Assume that we have a function for an application of the form $F(i,p)$, which gives the fraction of time that exactly $i$ processors are usable given that a total of $p$ processors are available. This means that
\[\sum_{i=1}^pF\left(i,p\right)=1\]Assume that when $i$ processors are in use, the applications run $i$ times faster.
- Rewrite Amdahl’s Law so that it gives the speedup as a function of $p$ for some application.
设串行运行整个程序的时间为 1,则使用 p 个个物理核心加速程序的各个部分所能达到的加速比为 $k(p)=\frac{1}{\sum_{i=1}^p\frac{F\left(i,p\right)}{i}}$。

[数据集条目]
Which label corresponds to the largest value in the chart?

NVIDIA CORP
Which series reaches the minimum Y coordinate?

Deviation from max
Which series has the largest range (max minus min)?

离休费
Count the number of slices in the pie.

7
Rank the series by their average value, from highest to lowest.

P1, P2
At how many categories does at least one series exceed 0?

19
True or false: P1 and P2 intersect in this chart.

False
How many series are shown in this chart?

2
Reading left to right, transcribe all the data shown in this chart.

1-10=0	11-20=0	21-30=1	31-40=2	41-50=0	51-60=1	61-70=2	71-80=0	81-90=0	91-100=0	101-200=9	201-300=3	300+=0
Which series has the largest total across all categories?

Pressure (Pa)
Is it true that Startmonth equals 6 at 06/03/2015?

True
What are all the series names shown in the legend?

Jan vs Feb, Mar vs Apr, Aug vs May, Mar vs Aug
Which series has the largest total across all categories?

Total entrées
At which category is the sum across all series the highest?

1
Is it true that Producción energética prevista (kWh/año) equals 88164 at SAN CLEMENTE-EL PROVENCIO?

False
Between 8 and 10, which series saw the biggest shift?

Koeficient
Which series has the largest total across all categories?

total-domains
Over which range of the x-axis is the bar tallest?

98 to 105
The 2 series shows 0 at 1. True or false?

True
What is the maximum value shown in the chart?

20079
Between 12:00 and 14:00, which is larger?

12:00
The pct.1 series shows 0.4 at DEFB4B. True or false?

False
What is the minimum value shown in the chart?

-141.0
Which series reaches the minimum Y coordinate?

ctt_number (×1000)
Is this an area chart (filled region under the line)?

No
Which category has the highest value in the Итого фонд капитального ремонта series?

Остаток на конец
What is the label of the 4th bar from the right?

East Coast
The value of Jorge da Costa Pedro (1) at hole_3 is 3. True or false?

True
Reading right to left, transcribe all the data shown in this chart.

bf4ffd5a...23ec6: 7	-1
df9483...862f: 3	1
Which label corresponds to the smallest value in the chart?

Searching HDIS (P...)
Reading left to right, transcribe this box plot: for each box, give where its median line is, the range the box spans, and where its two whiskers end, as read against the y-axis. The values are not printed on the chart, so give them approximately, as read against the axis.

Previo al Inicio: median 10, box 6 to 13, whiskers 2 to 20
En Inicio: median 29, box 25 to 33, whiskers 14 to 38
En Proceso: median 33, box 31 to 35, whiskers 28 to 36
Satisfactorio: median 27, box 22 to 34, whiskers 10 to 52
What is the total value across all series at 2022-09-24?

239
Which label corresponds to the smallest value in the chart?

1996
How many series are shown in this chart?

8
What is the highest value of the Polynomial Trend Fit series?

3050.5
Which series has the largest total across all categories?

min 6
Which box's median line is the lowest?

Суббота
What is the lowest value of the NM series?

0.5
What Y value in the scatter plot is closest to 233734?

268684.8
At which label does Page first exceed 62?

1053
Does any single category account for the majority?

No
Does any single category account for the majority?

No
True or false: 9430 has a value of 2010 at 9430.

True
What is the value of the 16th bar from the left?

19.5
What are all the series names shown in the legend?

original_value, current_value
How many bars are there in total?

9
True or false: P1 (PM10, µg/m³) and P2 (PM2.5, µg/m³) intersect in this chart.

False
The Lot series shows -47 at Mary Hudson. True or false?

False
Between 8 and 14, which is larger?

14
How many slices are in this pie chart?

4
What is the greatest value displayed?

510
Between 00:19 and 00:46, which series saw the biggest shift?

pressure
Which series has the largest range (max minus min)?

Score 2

任务说明: 请把选文中从“Assume that we”到“for some application.”（含首尾）的部分重新写出，并将其中的“processors”全部更新为“cores”。

问题解答:
Assume that we have a function for an application of the form $F(i,p)$, which gives the fraction of time that exactly $i$ cores are usable given that a total of $p$ cores are available. This means that
\[\sum_{i=1}^pF\left(i,p\right)=1\]Assume that when $i$ cores are in use, the applications run $i$ times faster.
- Rewrite Amdahl’s Law so that it gives the speedup as a function of $p$ for some application.